On stage, a police officer was promoting a program that allowed high school students with enough credits to attend a half-day of classes and go through the police academy in the remaining time. After graduation, the students would be hired as civilian employees in the department. On their 20th birthdays, they would automatically become full-fledged officers.
Contee signed up almost immediately.
"Something about it just grabbed me," he said.
He has moved quickly through the police department, handling a variety of duties.
He began work as a patrol officer in the 3rd District and later was an undercover officer targeting businesses that sold alcohol to minors. Promoted to sergeant in 1997, Contee was assigned to patrol duties in the Georgetown area before heading to the police academy, where he ran part of the agency's training programs.
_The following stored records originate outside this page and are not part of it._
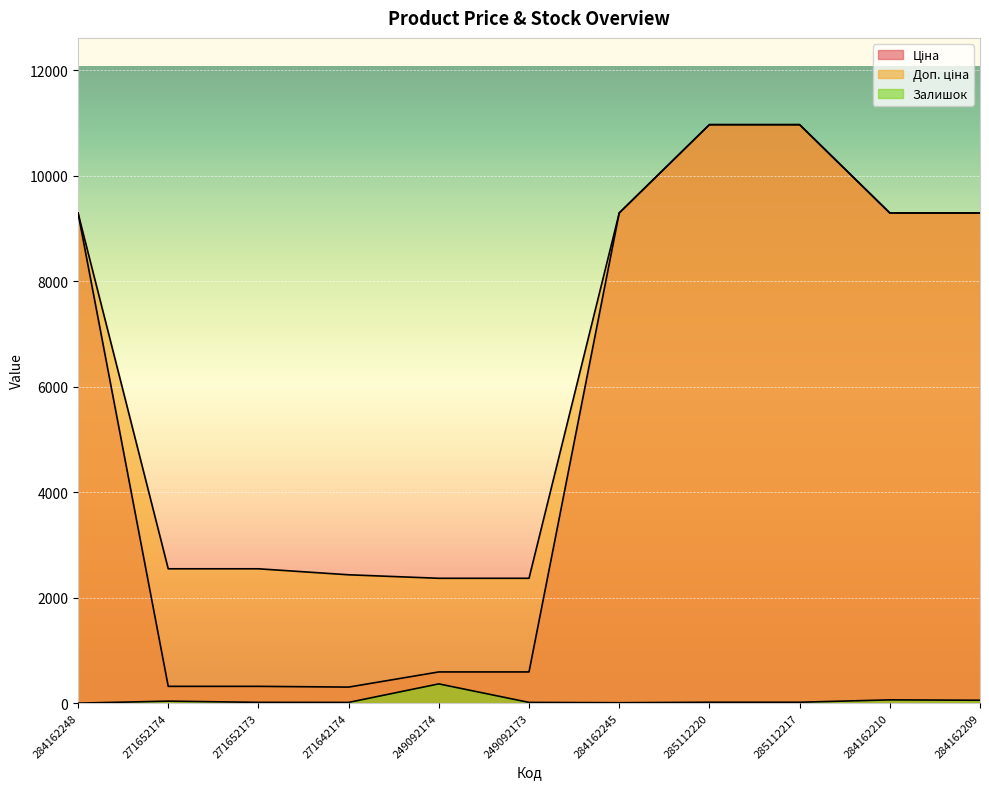

Reading right to left, what are all the values shown in this chart?

Ціна: 9290.5	9290.5	10964.4	10964.4	9290.5	591.6	591.6	304.1	318.3	318.3	9290.5
Доп. ціна: 9290.5	9290.5	10964.4	10964.4	9290.5	2366.5	2366.5	2432.8	2546.4	2546.4	9290.5
Залишок: 55.0	62.0	17.0	17.0	8.0	14.0	365.0	14.0	15.0	38.0	0.0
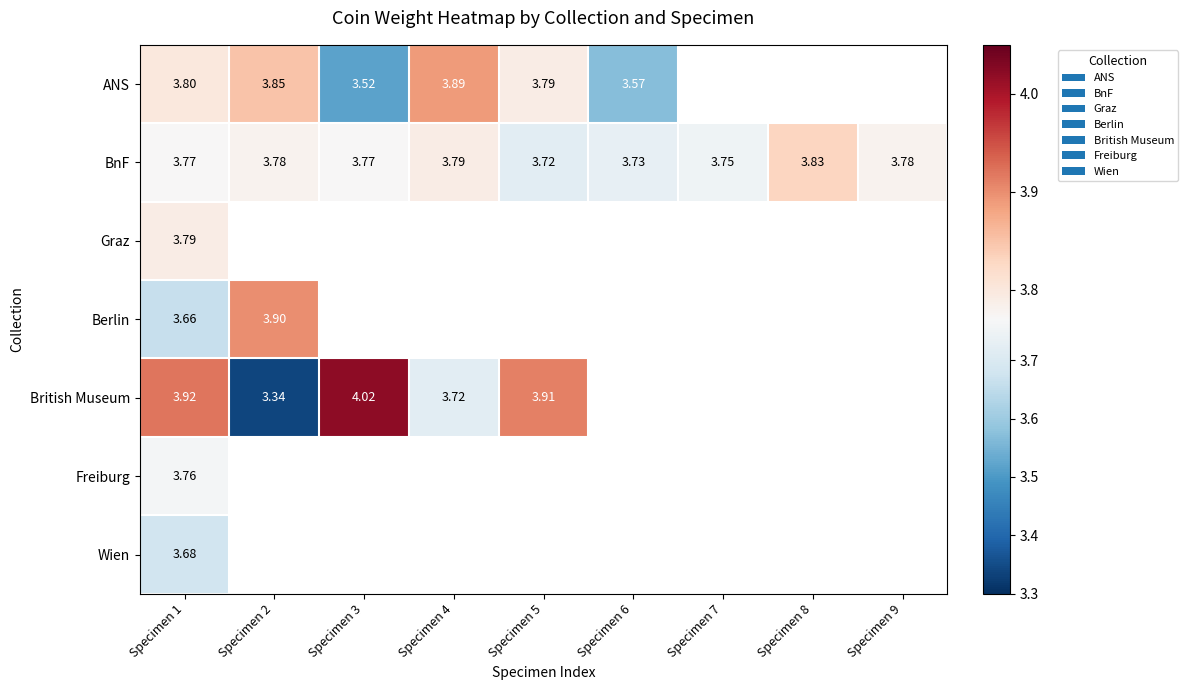

Count the number of categories in the chart.

9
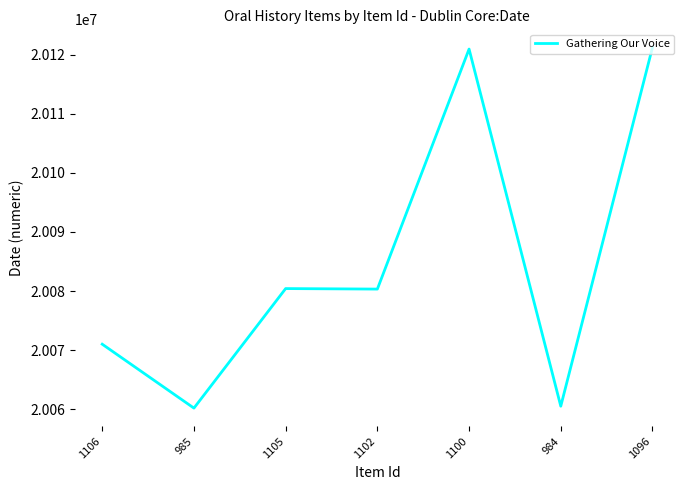

What is the sum of all values?

140594622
In 2000, he was promoted to lieutenant and worked again in Georgetown, then for an assistant chief in a regional command.
In June 2003, he was reassigned to supervise the department's 30-member intelligence unit, which handles sensitive investigations, the gathering of information on gangs and some anti-terrorism work. A little more than six months later, he was promoted to captain and put in charge of the violent crimes branch.
"It's tough work, but rewarding work, every time we take a murderer off the streets," he said of his new duty. "It's tough in the sense that you get to see how cold people can be, to be so reckless and take the life of somebody else without thinking twice."